Passeggiare è un gesto semplice che contiene una forte carica simbolica. In salita, evoca il desiderio di perfezionamento o comunque di miglioramento. Sul rettilineo richiama la risonanza religiosa della “retta via“. Sotto la pioggia aumenta il senso di libertà, nella nebbia il desiderio di smarrimento, con il vento la resistenza del corpo.
I camminatori sono persone singolari, che accettano per qualche ora o per qualche giorno di uscire dalla prigione dell’automobile per avventurarsi nella nudità del mondo. E ciò favorisce l’lelaborazione di un idea elementare della vita, basata su una serie di gesti semplici, di piccole cose.
Passeggiare induce per un momento il viandante a interrogarsi su di sé, sul rapporto con la natura e con gli altri, a meditare su qualcosa che non aveva previsto.
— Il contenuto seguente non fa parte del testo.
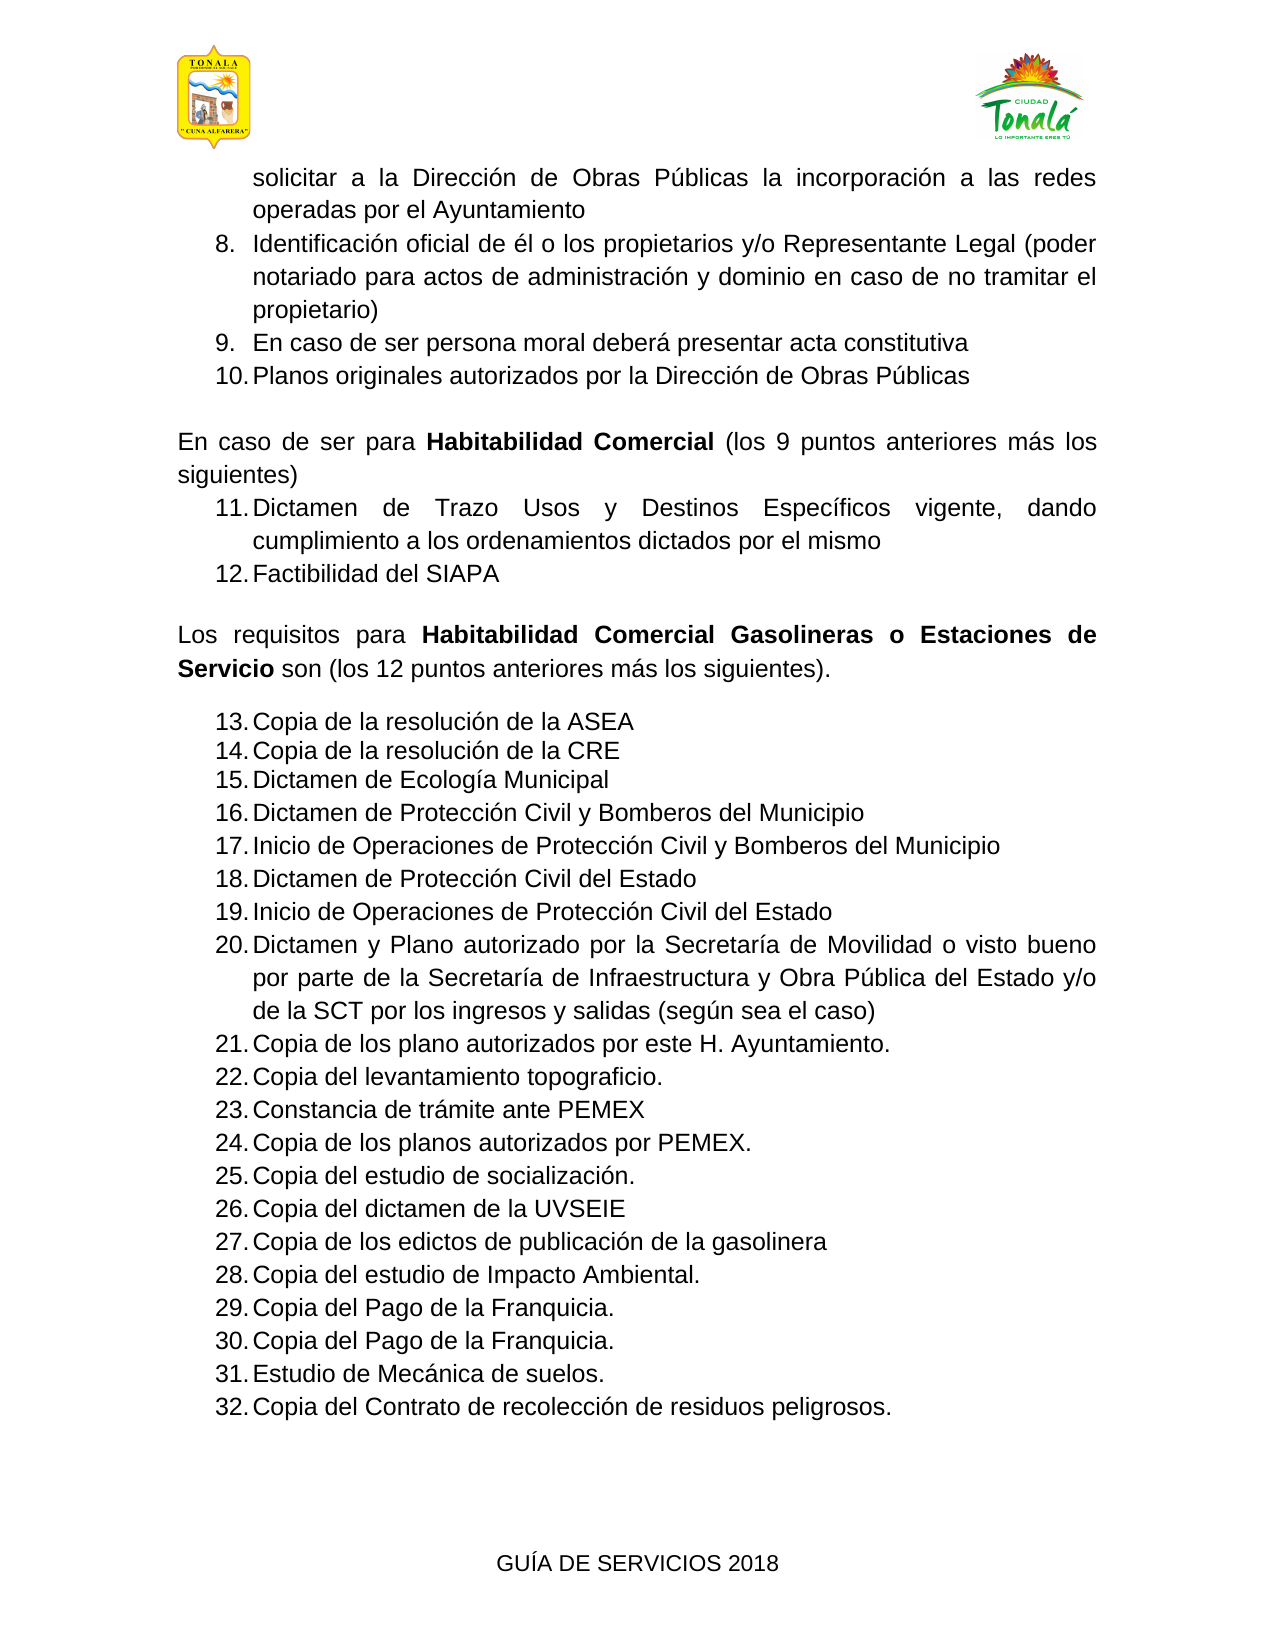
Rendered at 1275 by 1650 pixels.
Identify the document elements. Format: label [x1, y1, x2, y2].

picture [177, 45, 251, 149]
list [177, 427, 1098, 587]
picture [975, 53, 1085, 139]
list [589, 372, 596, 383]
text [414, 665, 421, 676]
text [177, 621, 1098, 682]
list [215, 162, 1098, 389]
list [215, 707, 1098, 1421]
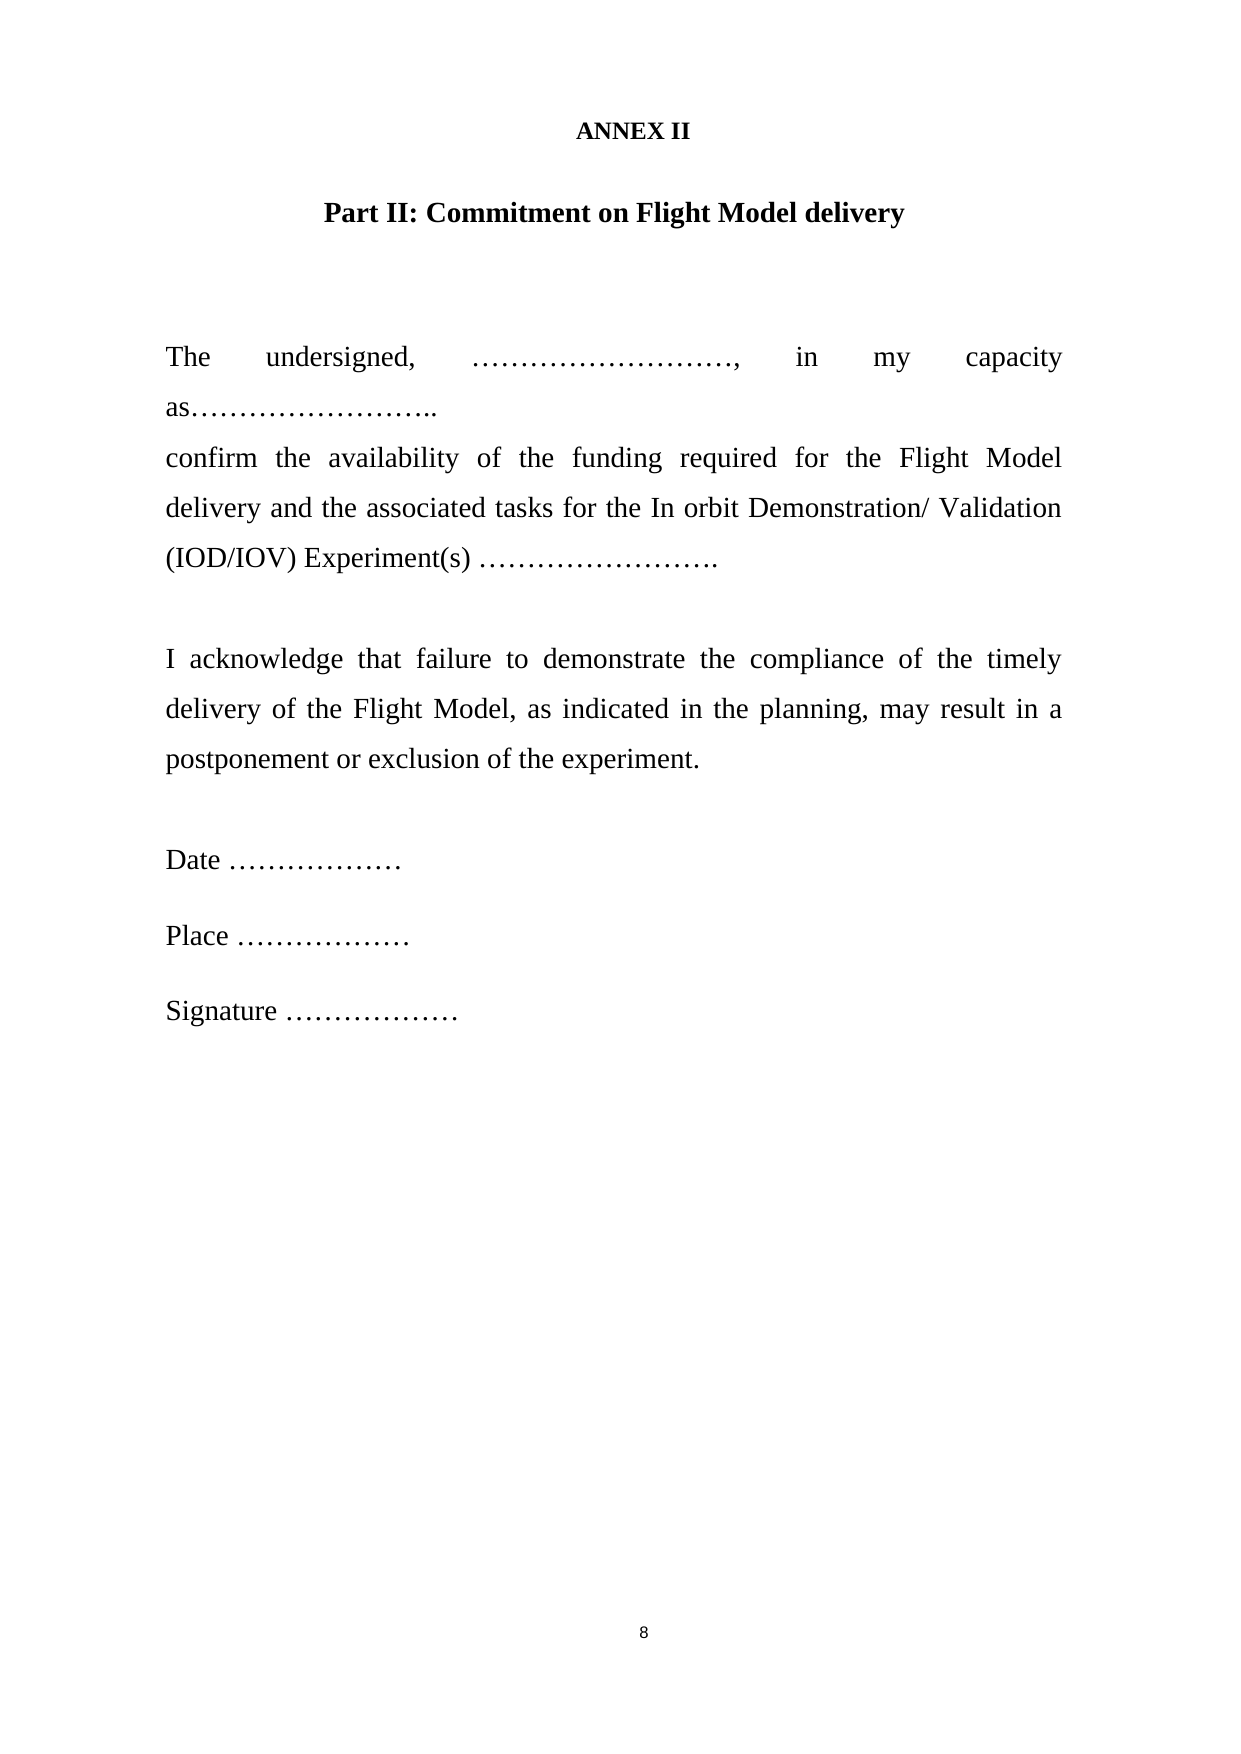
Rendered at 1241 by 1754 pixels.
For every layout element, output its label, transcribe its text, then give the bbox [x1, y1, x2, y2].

text ANNEX II [203, 116, 1063, 145]
text I acknowledge that failure to demonstrate the compliance of the timely delivery of the Flight Model, as indicated in the planning, may result in a postponement or exclusion of the experiment. [165, 641, 1063, 775]
text Date ……………… [165, 842, 1063, 876]
text Place ……………… [165, 918, 1063, 951]
text Part II: Commitment on Flight Model delivery [165, 195, 1063, 229]
text Signature ……………… [165, 993, 1063, 1026]
text confirm the availability of the funding required for the Flight Model delivery and the associated tasks for the In orbit Demonstration/ Validation (IOD/IOV) Experiment(s) ……………………. [165, 440, 1063, 574]
text The undersigned, ………………………, in my capacity as…………………….. [165, 339, 1063, 423]
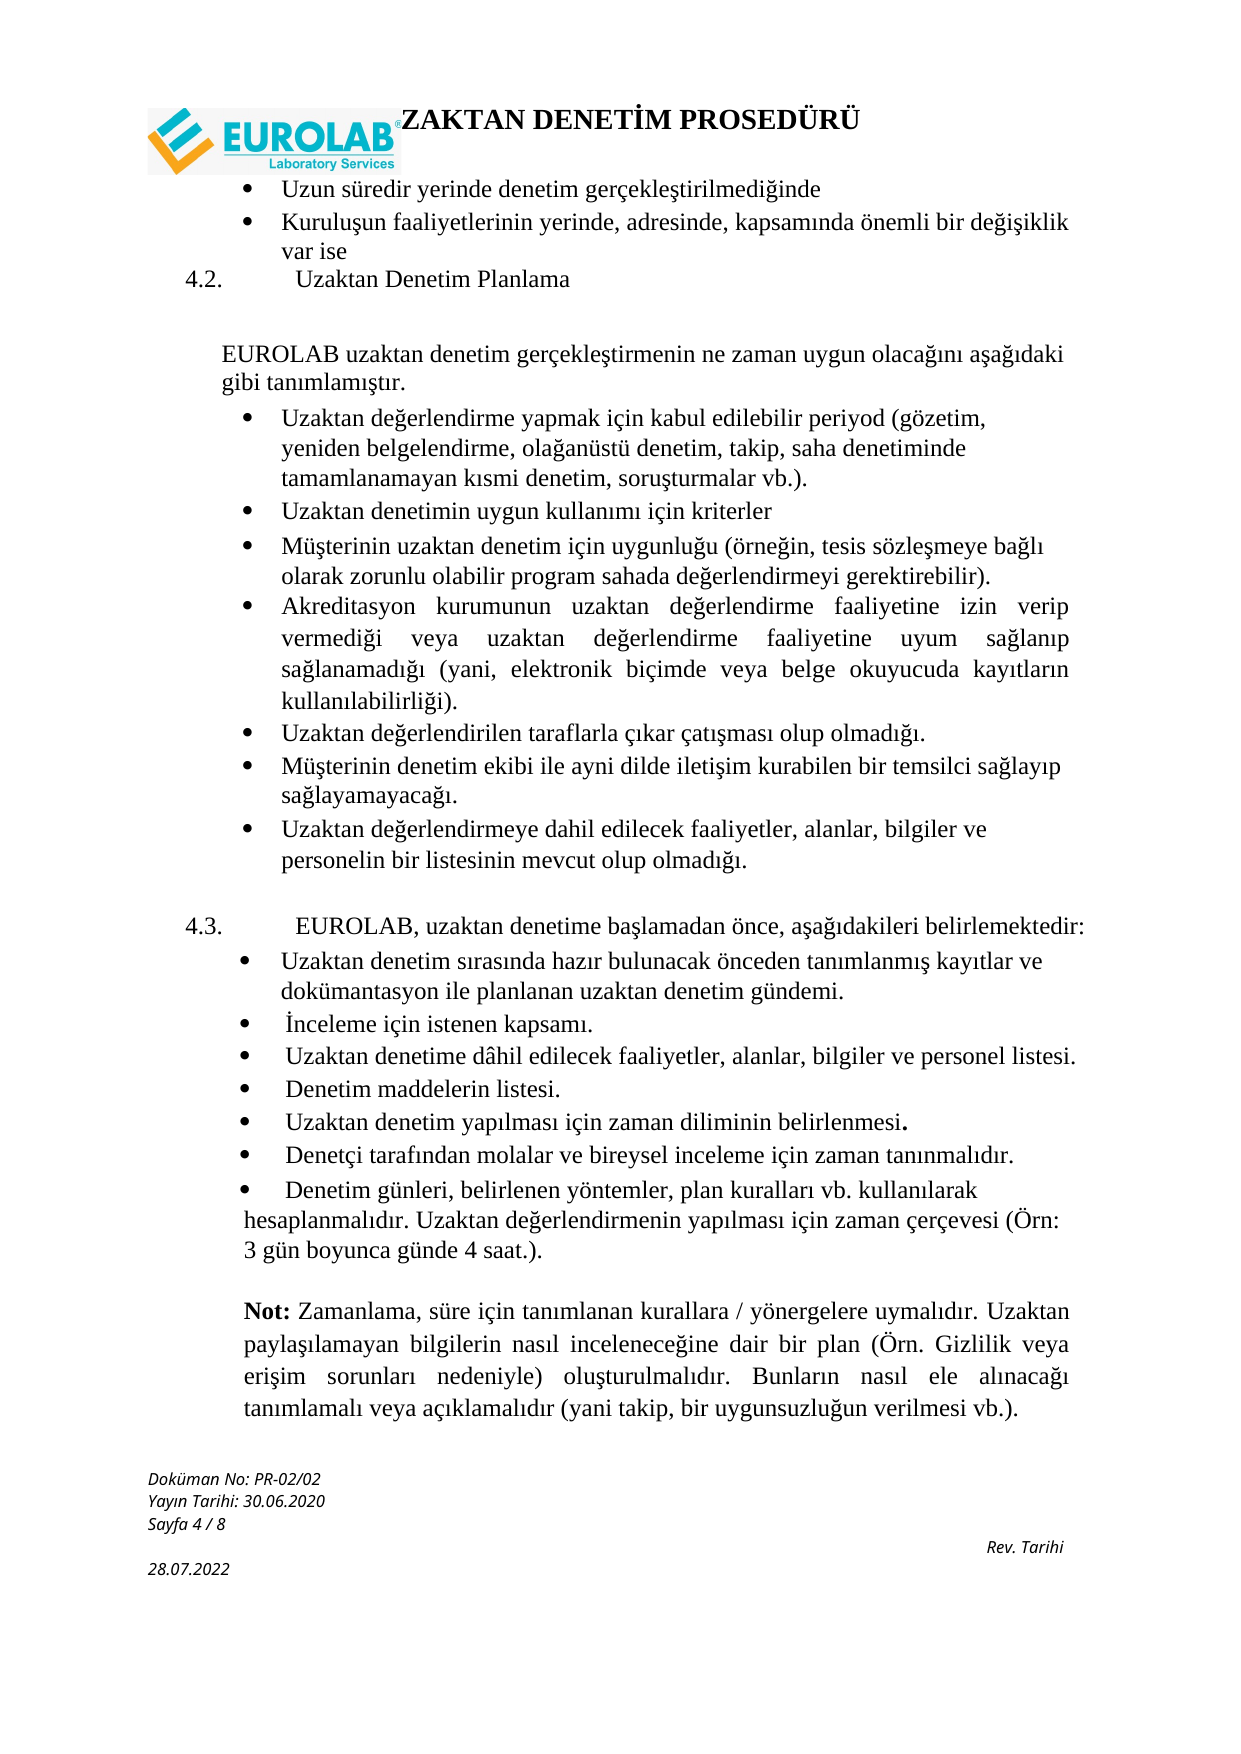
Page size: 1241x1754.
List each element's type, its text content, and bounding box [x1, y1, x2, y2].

Passeggiare significa perdersi ma anche incontrare; riflettere il silenzio e parlare con uno sconosciuto che non rivedremo mai più; sedersi su una panchina per riposare o per leggere un giornale, entrare in un caffè e sentirsi improvvisamente in compagnia.
Passeggiare è giocare dolcemente con la giornata, decidere che ne puoi perdere un pezzo perché lo vuoi guadagnare. Passeggiare è la ricerca dell’anonimato e dlla compagnia, incrociando facce note e sconosciuti, salutando e non salutando. Passeggiare é evadere dalla corsa feroce, da quell’assedio che chiude le porte da cui potrebbe entrare la vita, da quelle giornate murate che fanno del telefonino un cellulare di polizia. Passeggiare è mettere la punteggiatura ai giorni, andare a capo, voltare, creare intervalli, parentesi o punti interrogativi. Passeggiare vuol dire infilare un po’ di vacanza in ogni giornata, lasciare aperta una fessura nel quotidiano, sapendo che la sorpresa può entrare anche dalle porte strette. Passeggiare è non staccarsi dagli altri, coltivare l’amicizia.
Testi estratti dal libro di Antonio Galdo, Basta poco, Einaudi, 2011.
A Torino vengono proposte delle bellissime passeggiate:
“Sentieri della Collina Torinese” – Progetto di valorizzazione dei percorsi collinari
http://www.pro-natura.it/torino/index.php?c=collina
E poi abbiamo proprio un sito dedicato dove troverete molte cose bellissime… http://www.camminarelentamente.it
La psicogeografia è una metodologia d’indagine dello spazio urbano creata nei primi anni cinquanta dal movimento di avanguardia artistica dei lettristi.
Deriva psicogeografica, Guy Debord.
Per fare una deriva, andate in giro a piedi senza meta od orario. Scegliete man mano il percorso non in base a ciò che sapete, ma in base a ciò che vedete intorno. Dovete essere straniati e guardare ogni cosa come se fosse la prima volta. Un modo per agevolarlo è camminare con passo cadenzato e sguardo leggermente inclinato verso l’alto, in modo da portare al centro del campo visivo l’architettura e lasciare il piano stradale al margine inferiore della vista. Dovete percepire lo spazio come un insieme unitario e lasciarvi attrarre dai particolari.